### Work instructions
Quote the entries word for word, beginning at their start and stopping after the line that contains "dist [0.001011, -0.000030]". Leave the pictures out of your answer.

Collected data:
◇ ◇ ◇

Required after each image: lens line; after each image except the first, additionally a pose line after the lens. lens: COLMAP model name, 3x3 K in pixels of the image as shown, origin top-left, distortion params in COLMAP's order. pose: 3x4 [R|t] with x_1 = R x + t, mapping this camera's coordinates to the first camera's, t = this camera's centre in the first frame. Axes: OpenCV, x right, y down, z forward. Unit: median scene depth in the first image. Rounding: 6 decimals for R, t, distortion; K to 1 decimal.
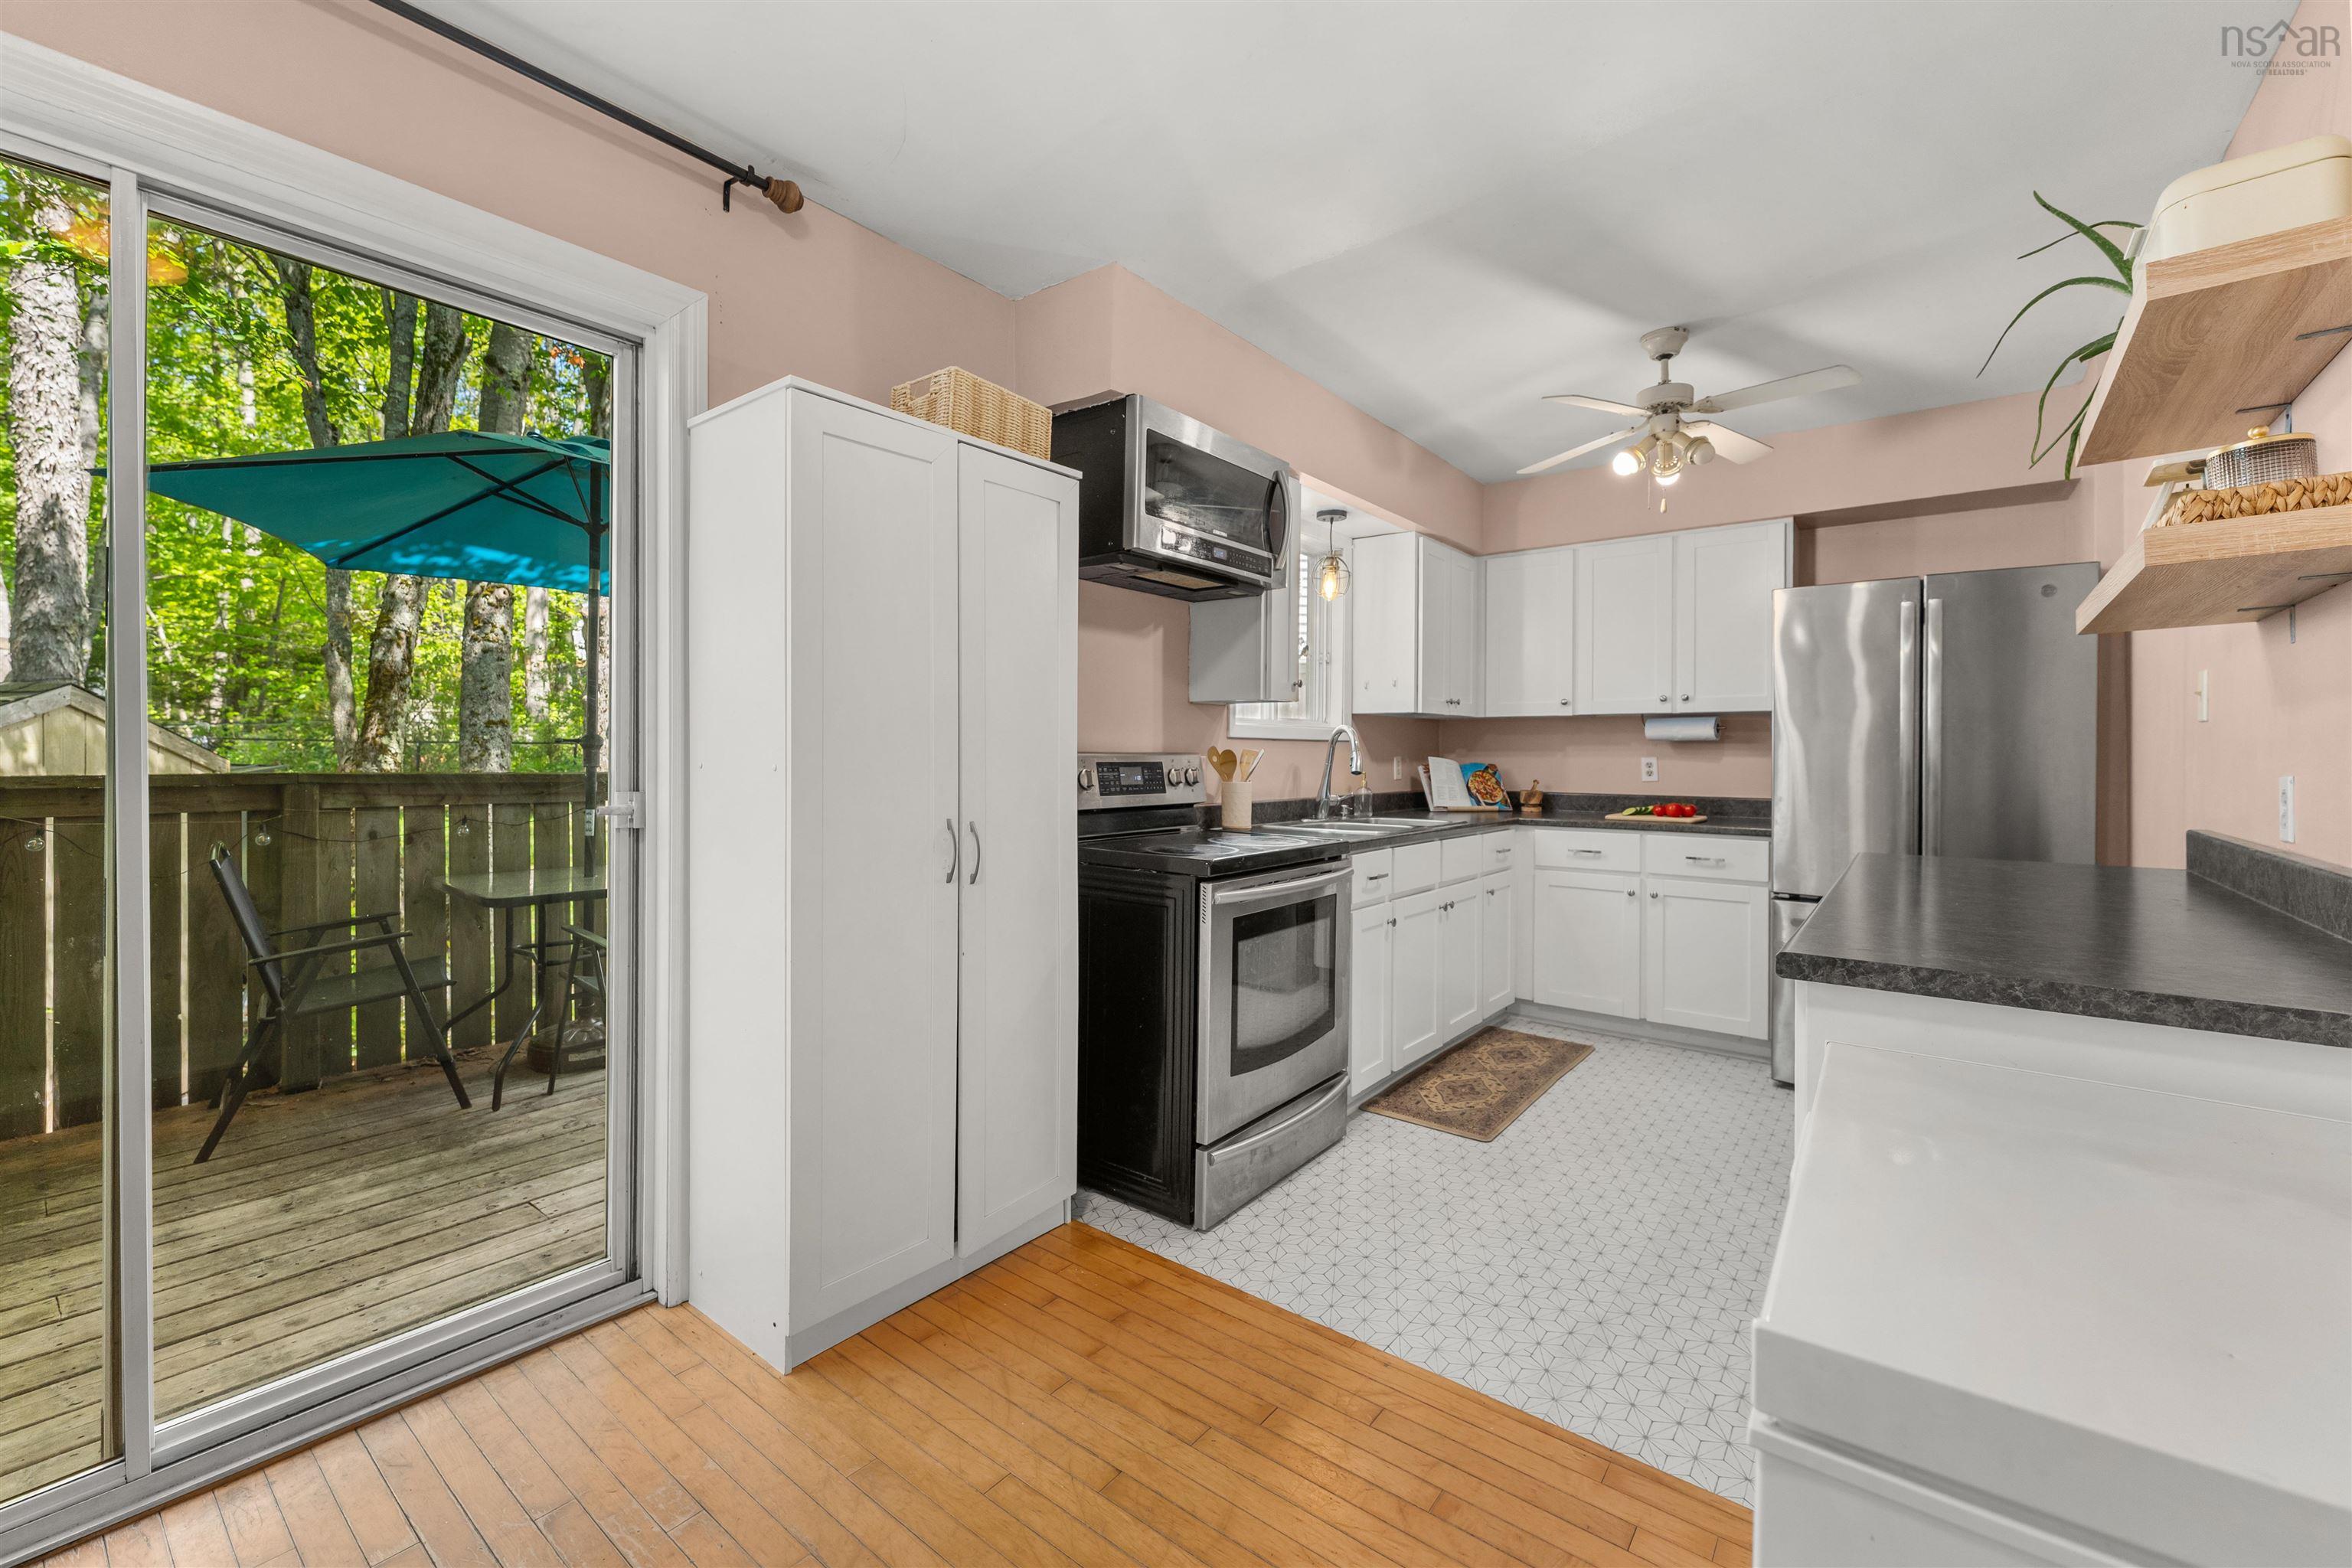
lens RADIAL K [[962.7, 0, 1178.1], [0, 962.7, 768.7], [0, 0, 1]] dist [-0.000458, -0.000267]
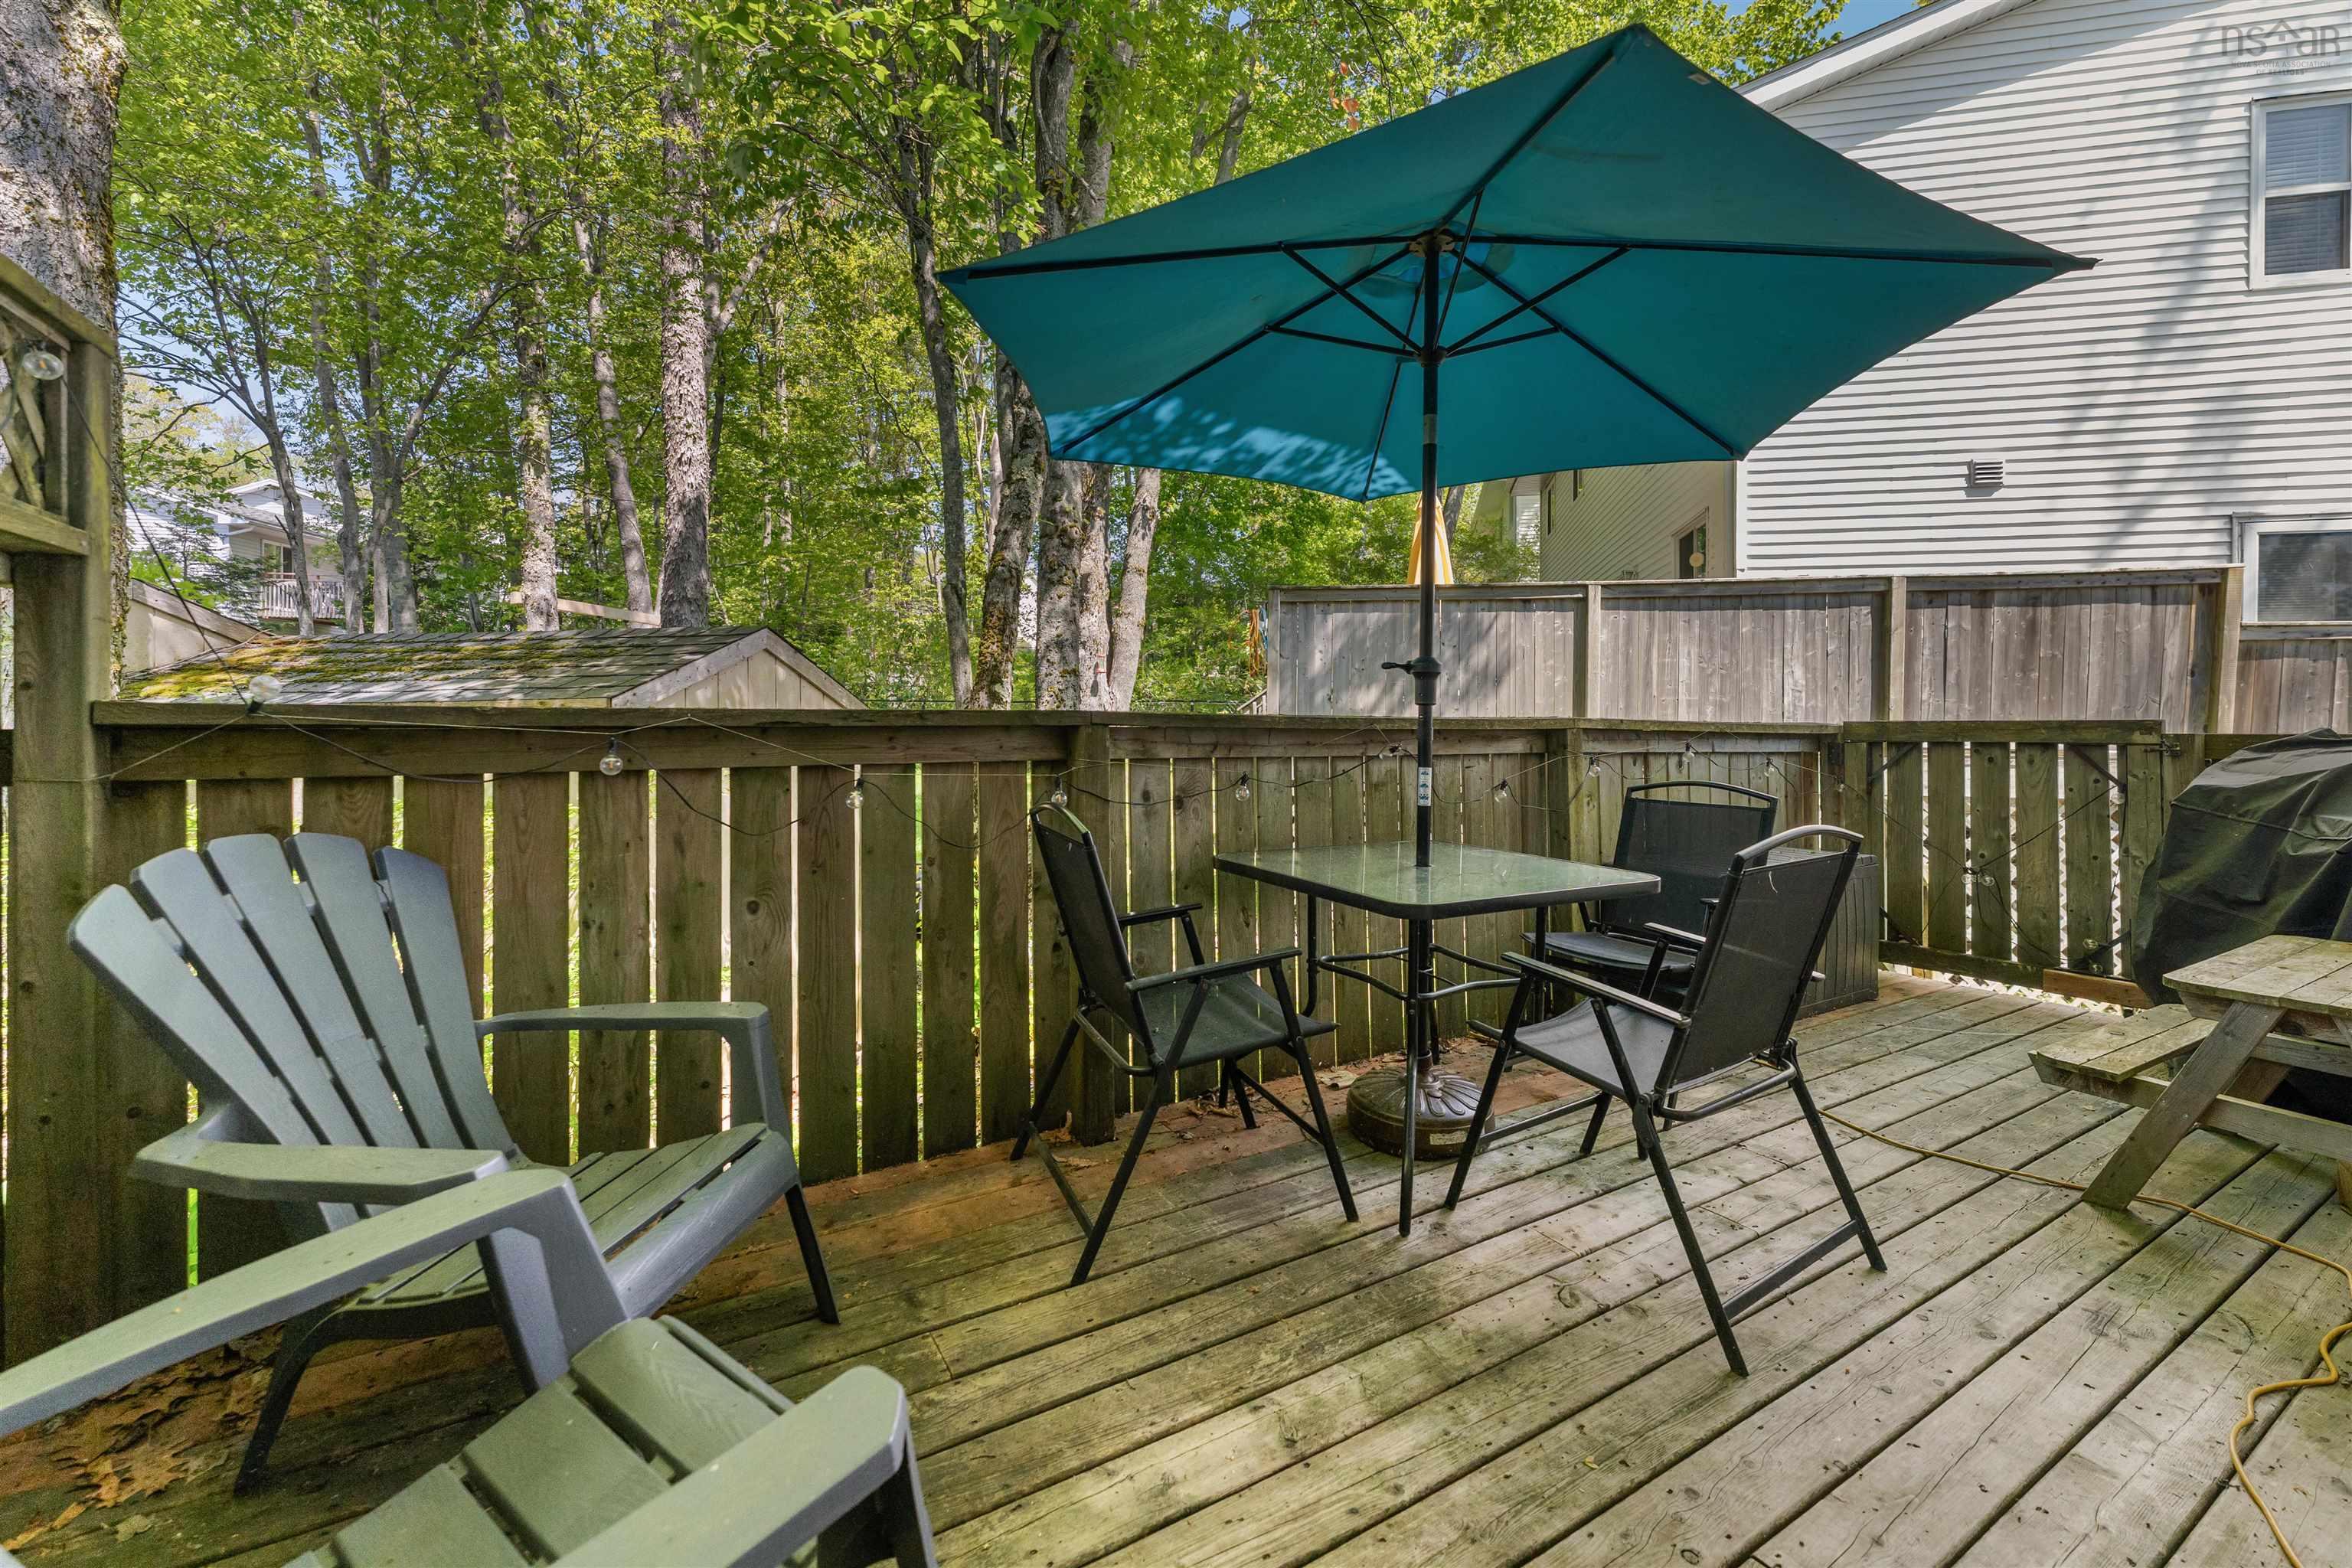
lens RADIAL K [[976.2, 0, 1173.7], [0, 976.2, 721.9], [0, 0, 1]] dist [0.001011, -0.000030]
pose [[0.935430, -0.002999, -0.353498, -0.579338], [0.000351, 0.999971, -0.007555, 0.017971], [0.353511, 0.006943, 0.935405, 0.312520]]
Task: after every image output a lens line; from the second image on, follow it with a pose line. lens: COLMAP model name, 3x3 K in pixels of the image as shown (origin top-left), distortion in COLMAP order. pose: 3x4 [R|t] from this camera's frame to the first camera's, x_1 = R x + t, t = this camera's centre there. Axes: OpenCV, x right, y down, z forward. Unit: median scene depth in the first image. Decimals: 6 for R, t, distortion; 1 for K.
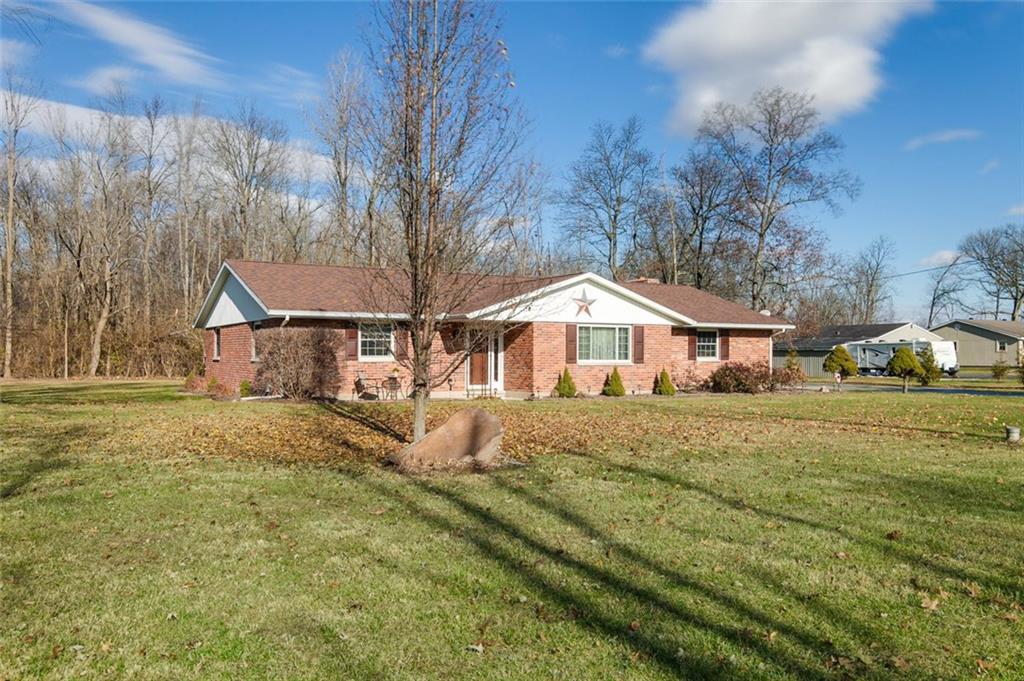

◇ ◇ ◇

### Answer to the exercise
Required after each image: lens line; after each image except the first, additionally a pose line after the lens. lens: COLMAP model name, 3x3 K in pixels of the image as shown, origin top-left, distortion params in COLMAP's order. pose: 3x4 [R|t] with x_1 = R x + t, mapping this camera's coordinates to the first camera's, t = this camera's centre in the first frame. Axes: OpenCV, x right, y down, z forward. Unit: median scene depth in the first image. Rounding: 6 decimals for R, t, distortion; K to 1 decimal.
lens RADIAL K [[962.7, 0, 1178.1], [0, 962.7, 768.7], [0, 0, 1]] dist [-0.000458, -0.000267]
lens RADIAL K [[976.2, 0, 1173.7], [0, 976.2, 721.9], [0, 0, 1]] dist [0.001011, -0.000030]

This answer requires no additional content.